Exercise aim — Output only the line that contains "pelvic floor strength. Both genders" and the lines after it, all verbatim, through the last one below.

Supplied records —
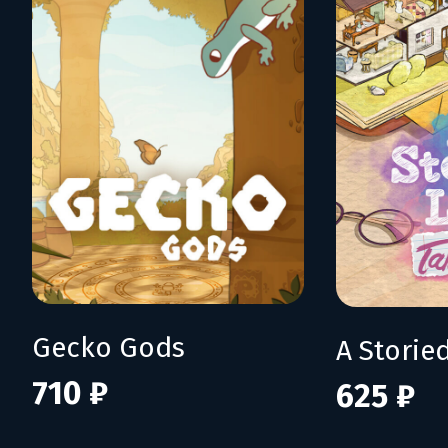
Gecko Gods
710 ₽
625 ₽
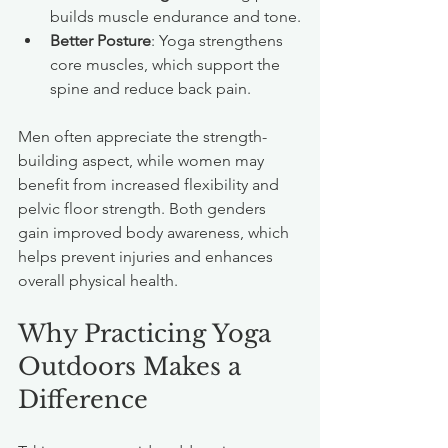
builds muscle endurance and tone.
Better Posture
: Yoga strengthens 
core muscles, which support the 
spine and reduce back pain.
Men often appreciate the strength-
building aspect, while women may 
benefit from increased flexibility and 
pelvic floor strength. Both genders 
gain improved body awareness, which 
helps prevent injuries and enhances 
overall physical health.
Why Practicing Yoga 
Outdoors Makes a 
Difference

Reply —
pelvic floor strength. Both genders 
gain improved body awareness, which 
helps prevent injuries and enhances 
overall physical health.
Why Practicing Yoga 
Outdoors Makes a 
Difference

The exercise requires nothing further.